* Data for this exercise:
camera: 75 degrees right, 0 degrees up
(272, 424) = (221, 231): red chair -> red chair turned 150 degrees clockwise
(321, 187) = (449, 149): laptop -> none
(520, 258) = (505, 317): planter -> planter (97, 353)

--

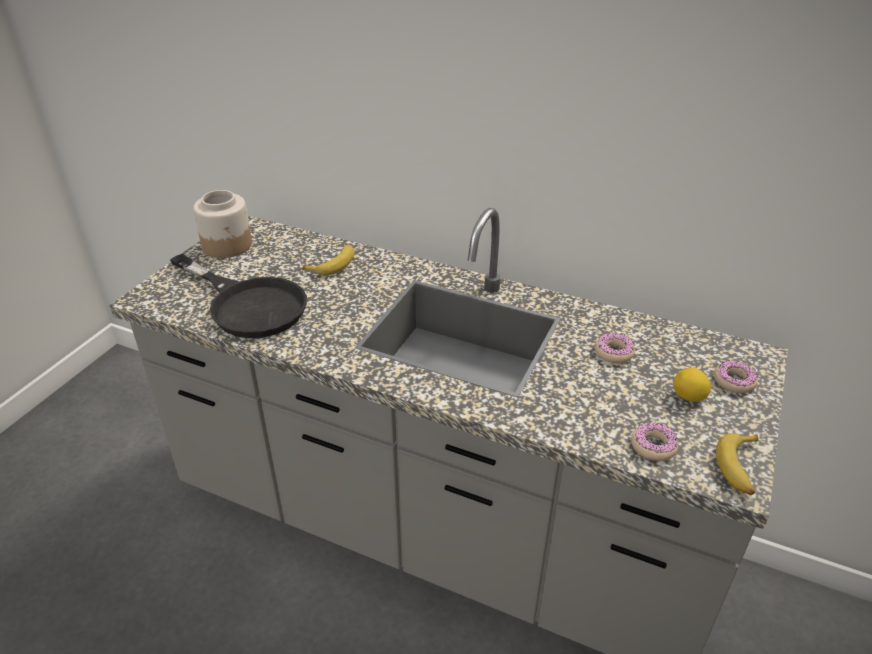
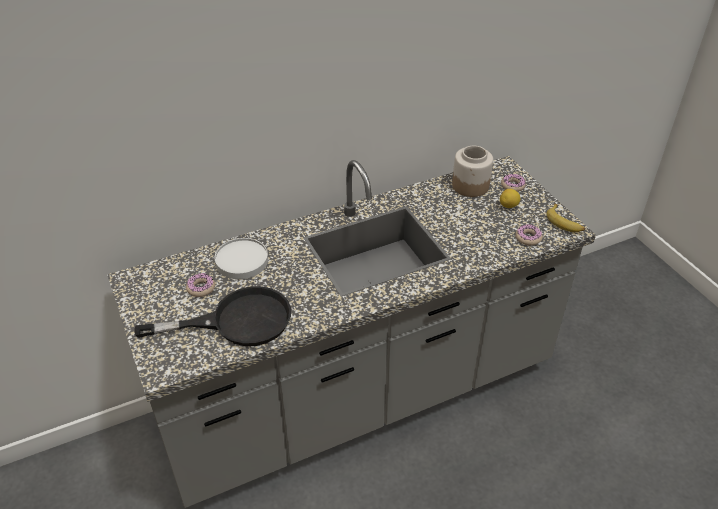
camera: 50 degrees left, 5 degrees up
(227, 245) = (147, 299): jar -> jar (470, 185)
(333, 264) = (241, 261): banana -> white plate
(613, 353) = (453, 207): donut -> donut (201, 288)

---

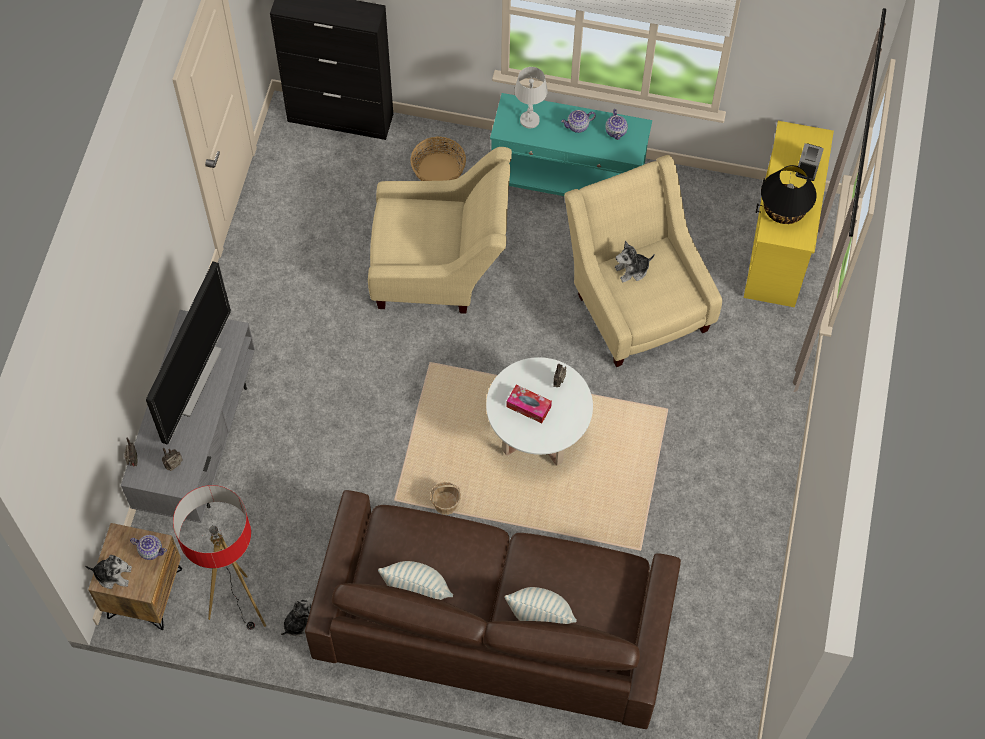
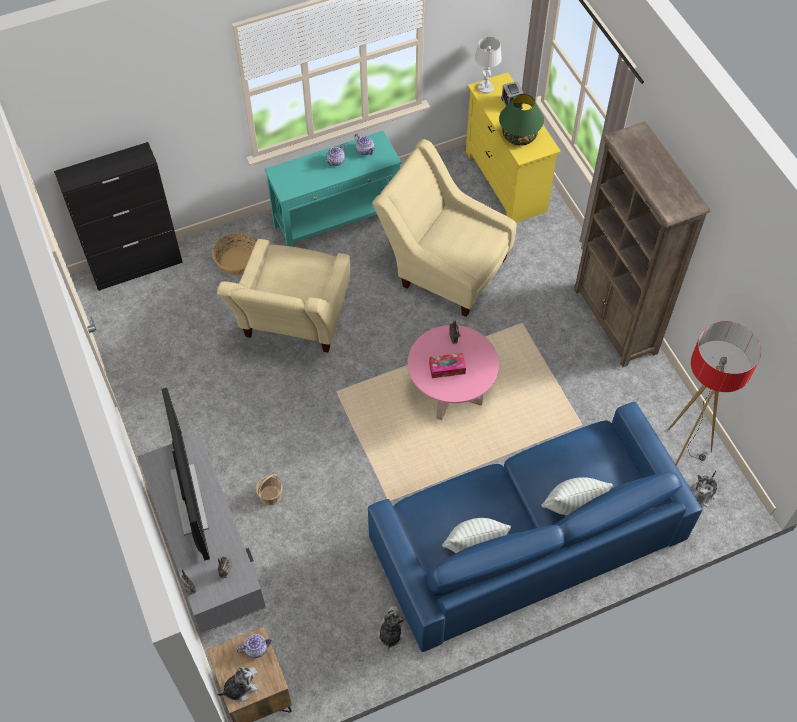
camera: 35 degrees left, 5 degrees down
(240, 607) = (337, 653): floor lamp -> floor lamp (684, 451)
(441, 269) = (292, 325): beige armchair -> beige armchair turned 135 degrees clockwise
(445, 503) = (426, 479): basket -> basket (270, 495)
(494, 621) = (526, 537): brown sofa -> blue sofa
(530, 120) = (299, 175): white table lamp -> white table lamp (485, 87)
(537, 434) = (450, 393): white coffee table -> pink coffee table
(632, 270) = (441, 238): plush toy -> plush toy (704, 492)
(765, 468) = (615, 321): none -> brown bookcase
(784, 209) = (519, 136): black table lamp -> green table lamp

* Problem:
Extract the lines of the preceding material that run from the line with "(765, 468) = (615, 321): none" through the line with "(784, 209) = (519, 136): black", inclusive, reproducing them exactly and adding nothing.

* Answer to this problem:
(765, 468) = (615, 321): none -> brown bookcase
(784, 209) = (519, 136): black table lamp -> green table lamp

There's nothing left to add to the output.